Durant les vacances scolaires d’automne, d’hiver et de printemps, les mercredis ont pris une couleur particulière au sein de l’hôpital Jeanne de Flandres à Lille. Grâce à un projet d’action culturelle imaginé pour aller à la rencontre des enfants hospitalisés, la musique, les plantes et l’imaginaire se sont invités dans le quotidien des soins.
Les mercredi de ces vacances, les matinées se déroulaient en hémodialyse : un temps singulier où les artistes intervenaient directement auprès des enfants pendant leur séance de soin. L’après-midi, direction le service de Néphro-endocrinologie, métabolisme et hématologie (NEMH), où chaque période de vacances réservait son lot de découvertes. Ici, les enfants présents changent régulièrement : certains sont hospitalisés pour quelques jours seulement, chaque atelier devenait alors une nouvelle rencontre, une nouvelle aventure à inventer ensemble.
Pour accompagner ce voyage artistique, deux invité·es un peu magicien·nes sont intervenu·es : Noémie Moal et Benjamin Dogon, les inventeur·ices du Zygophone.
Le Zygophone est un instrument connecté pas comme les autres : il permet de créer de la musique… en touchant des plantes.

Oui, des plantes.
Dans les chambres, les salles de soin et les espaces communs, feuilles et tiges se sont transformées en interfaces musicales.

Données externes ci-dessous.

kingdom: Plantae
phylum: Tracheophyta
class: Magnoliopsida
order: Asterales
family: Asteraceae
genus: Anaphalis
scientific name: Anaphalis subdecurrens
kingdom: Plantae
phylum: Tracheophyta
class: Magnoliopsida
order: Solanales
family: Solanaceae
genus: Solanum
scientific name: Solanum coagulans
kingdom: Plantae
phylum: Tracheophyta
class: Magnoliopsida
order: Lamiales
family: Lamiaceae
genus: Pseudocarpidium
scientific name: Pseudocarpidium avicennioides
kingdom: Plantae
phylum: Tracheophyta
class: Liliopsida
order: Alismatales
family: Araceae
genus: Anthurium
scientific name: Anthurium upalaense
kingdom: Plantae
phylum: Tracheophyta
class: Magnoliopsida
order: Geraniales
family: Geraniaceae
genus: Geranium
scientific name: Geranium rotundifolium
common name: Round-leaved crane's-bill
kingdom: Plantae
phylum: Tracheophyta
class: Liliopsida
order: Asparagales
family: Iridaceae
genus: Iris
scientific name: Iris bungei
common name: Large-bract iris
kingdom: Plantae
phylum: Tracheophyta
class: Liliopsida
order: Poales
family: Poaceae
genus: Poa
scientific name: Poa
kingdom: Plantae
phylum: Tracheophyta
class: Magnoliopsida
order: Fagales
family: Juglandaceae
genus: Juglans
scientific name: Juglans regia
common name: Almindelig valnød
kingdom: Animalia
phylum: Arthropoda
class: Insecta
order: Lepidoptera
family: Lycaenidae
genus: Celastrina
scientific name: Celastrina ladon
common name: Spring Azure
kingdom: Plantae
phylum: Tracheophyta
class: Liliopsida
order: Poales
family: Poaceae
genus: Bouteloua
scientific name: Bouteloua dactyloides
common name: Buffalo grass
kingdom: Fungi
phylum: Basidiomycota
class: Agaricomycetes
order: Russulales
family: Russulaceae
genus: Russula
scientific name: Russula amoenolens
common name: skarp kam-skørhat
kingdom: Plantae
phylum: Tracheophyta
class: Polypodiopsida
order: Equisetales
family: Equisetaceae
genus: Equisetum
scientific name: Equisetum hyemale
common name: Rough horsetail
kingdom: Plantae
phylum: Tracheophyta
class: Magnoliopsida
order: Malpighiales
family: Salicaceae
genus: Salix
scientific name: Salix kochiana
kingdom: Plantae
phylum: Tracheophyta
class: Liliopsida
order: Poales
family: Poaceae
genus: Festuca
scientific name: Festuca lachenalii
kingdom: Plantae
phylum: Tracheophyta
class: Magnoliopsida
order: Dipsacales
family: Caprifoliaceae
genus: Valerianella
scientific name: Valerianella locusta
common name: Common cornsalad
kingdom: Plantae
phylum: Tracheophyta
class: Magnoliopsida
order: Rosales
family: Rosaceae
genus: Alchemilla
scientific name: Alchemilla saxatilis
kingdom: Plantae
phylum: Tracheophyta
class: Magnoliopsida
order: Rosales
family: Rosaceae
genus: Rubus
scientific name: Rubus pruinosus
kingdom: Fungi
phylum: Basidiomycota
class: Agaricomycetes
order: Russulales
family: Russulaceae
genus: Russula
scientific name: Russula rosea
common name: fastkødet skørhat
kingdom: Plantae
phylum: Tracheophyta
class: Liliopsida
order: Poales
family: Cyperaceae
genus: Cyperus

Les enfants ont découvert comment manipuler cet instrument étonnant, expérimenté les sons, observé les réactions des végétaux et exploré une nouvelle manière de faire de la musique : sensible, ludique et collective.

Mais le projet ne s’arrêtait pas là.
Au fil des ateliers, les enfants ont écrit des textes, imaginé des univers, interagi avec des images et de la vidéo, enregistré des sons et composé. Le cadre hospitalier demande souvent de réinventer les possibilités. Rien n’est laissé au hasard et chaque détail compte pour permettre ces moments d’évasion. Grâce à l’accompagnement des équipes de santé et culturelles, un immense merci à Karine et Mélanie, des solutions ont toujours été trouvées pour rendre ces ateliers possibles.
Un exemple parmi d’autres : impossible de faire entrer de la terre dans la salle de dialyse. Alors les plantes se sont adaptées elles aussi. Exit les pots : elles sont arrivées en eau, comme des boutures, permettant ainsi leur présence au plus près des enfants et leur transformation en instruments vivants.

Découvrez les créations sonores réalisées par les enfants :
Merci aux enfants pour leur curiosité, leur imagination et leur engagement dans ce projet, ainsi qu’à toutes les équipes qui rendent possibles ces moments où la culture trouve pleinement sa place à l’hôpital.